Following the 1870 war, Jean Daum (1825-1885), notary in Bitche, sold his study and opted for France. He moved to Nancy in 1876 and loaned, the same year, the money several times to Avril and Bertrand, owners of St. Catherine glassware Nancy, a factory that produced bottles and ordinary glassware. The company did not find its financial equilibrium and Daum was forced to buy it back in 1878 and became head of a company of 150 workers in a field which he knew nothing. In 1878, Jean Auguste associated his son, but he did not know the first success of the company. At his death, in 1885, Augustus took only the direction of the glass before being joined in 1887 by his brother Antonin, just graduated from the Central School of Arts and Manufactures of Paris. Given the poor financial health of glassware, Auguste, who followed legal training, was forced to take the lead. Antonin began beautify current crockery. Familiar with the techniques of glass by training, he directed production to artistic creation. The brothers prepared, between 1889 and 1891, the establishment of an art department that was entrusted to Antonin. Augustus gave it all means work to follow the furrow dug by Emile Galle in the Art Nouveau glassware.
Antonin began with some simple models to continue rapidly with acid etching, then produced models using etching techniques to the wheel, glasses two or three layers. From 1890 to 1914, it did not create less than three thousand references.
Jacques Gruber was the first artist of glassware. Recruited in 1893, he was entrusted with creating parts to appear at the Chicago World Fair of 1893. It was the first major success that propelled Daum in the closed circle of the art industries. Daum earned participation in the Nancy exhibition in 1894. Then there was the exhibition of Lyon (1894), Bordeaux (1895) and Brussels (1895 and 1897), during which they received awards.
An art school was created in 1897 within the company as well as its own designers and engravers. Henri Bergé was master decorator and was the second artist of the company. He joined Emile Writz from 1898.
The consecration of the adventure happened when the first grand prize for the art glass of the 1900 World Exposition was awarded to Daum and Gallé. Daum presented pieces carefully prepared: vases with a decor insert (patent 1899) and fixtures that became a specialty.
In 1904, Walter who developped Almaric cameo glass, stayed with Daum until 1915.
In 1901, the Statutes of the School of Nancy were officially laid. Emile Galle was the man behind this group and became president. Antonin was vice president. Antonin was also one of the personalities of the Chamber of Commerce of Nancy. He then played an important role in 1909 at the International Exhibition of Eastern France, which marked the end of the School of Nancy. Augustus died in 1909, Antonin was active until his death in 1930, but shared responsibilities with the son of Augustus John, and Paul Henry. John died in 1916, Henry's manager as his father. Paul was a graduate of the Institute of Physics and Chemistry of Nancy, he gradually took the place of Antoninus. Daum ensured after 1918, adapting the business to the new conditions of production, anxious to maintain quality there.
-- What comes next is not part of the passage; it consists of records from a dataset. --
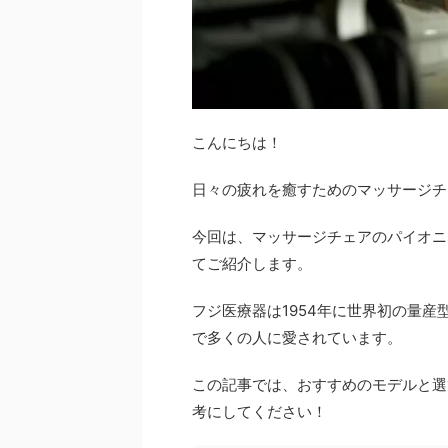
こんにちは！
日々の疲れを癒すためのマッサージチ
今回は、マッサージチェアのパイオニ
てご紹介します。
フジ医療器は1954年に世界初の量
で多くの人に愛されています。
この記事では、おすすめのモデルと選
考にしてください！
The company continued to participate in major exhibitions: Barcelona in 1923, International Exhibition of Decorative Arts in Paris in 1925, Colonial Exhibition in Paris in 1931.
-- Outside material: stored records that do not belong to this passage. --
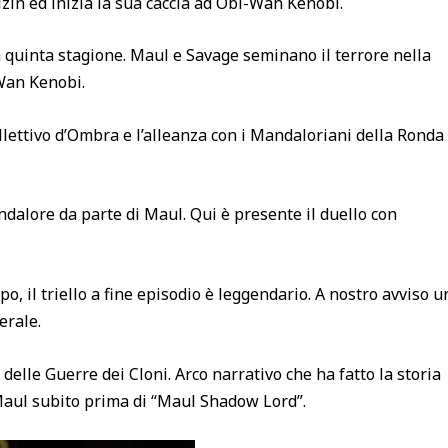
zin ed inizia la sua caccia ad Obi-Wan Kenobi.
a quinta stagione. Maul e Savage seminano il terrore nella
-Wan Kenobi.
ollettivo d’Ombra e l’alleanza con i Mandaloriani della Ronda
ndalore da parte di Maul. Qui è presente il duello con
po, il triello a fine episodio è leggendario. A nostro avviso u
erale.
 delle Guerre dei Cloni. Arco narrativo che ha fatto la storia
Maul subito prima di “Maul Shadow Lord”.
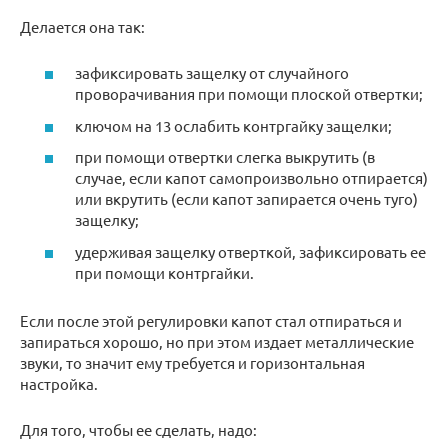
Делается она так:
зафиксировать защелку от случайного
проворачивания при помощи плоской отвертки;
ключом на 13 ослабить контргайку защелки;
при помощи отвертки слегка выкрутить (в
случае, если капот самопроизвольно отпирается)
или вкрутить (если капот запирается очень туго)
защелку;
удерживая защелку отверткой, зафиксировать ее
при помощи контргайки.
Если после этой регулировки капот стал отпираться и
запираться хорошо, но при этом издает металлические
звуки, то значит ему требуется и горизонтальная
настройка.
Для того, чтобы ее сделать, надо:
In the 1920s, Paul directed production to Art Deco to the loss of public interest in Art Nouveau. Demand was high and successful business. He opened a second crystal factory 'Belle Etoile' in Croismare in 1925 that Paul was the director. It provided white glass, balls, of Lorrain signed fantasy. Pierre Davesn created models from 1928. The economic crisis of 1930 Belle Etoile button which was closed in 1934. Some large orders allow the company to continue production: in 1935, the 90,000 pieces in order Transatlantic Company glass and crystal for the liner Normandy.
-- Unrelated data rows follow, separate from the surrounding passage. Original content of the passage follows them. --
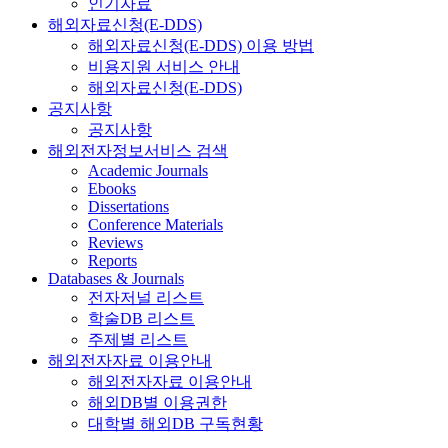
인기자료
해외자료신청(E-DDS)
해외자료신청(E-DDS) 이용 방법
비용지원 서비스 안내
해외자료신청(E-DDS)
공지사항
공지사항
해외전자정보서비스 검색
Academic Journals
Ebooks
Dissertations
Conference Materials
Reviews
Reports
Databases & Journals
전자저널 리스트
학술DB 리스트
주제별 리스트
해외전자자료 이용안내
해외전자자료 이용안내
해외DB별 이용권한
대학별 해외DB 구독현황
After World War II, the crystal took a prominent place under the direction of Henry and Michel Daum. The eldest grandchildren of Antonin, Antoine Froissart (1920-1971), an engineer from the Ecole Centrale Paris, was developing the production of a particularly transparent and bright crystal. This new crystal favored the creation of parts with thick and soft shapes, and bright appearance. Jacques, grand-son of Augustus, brought new life in 1965 by appealing to contemporary designers.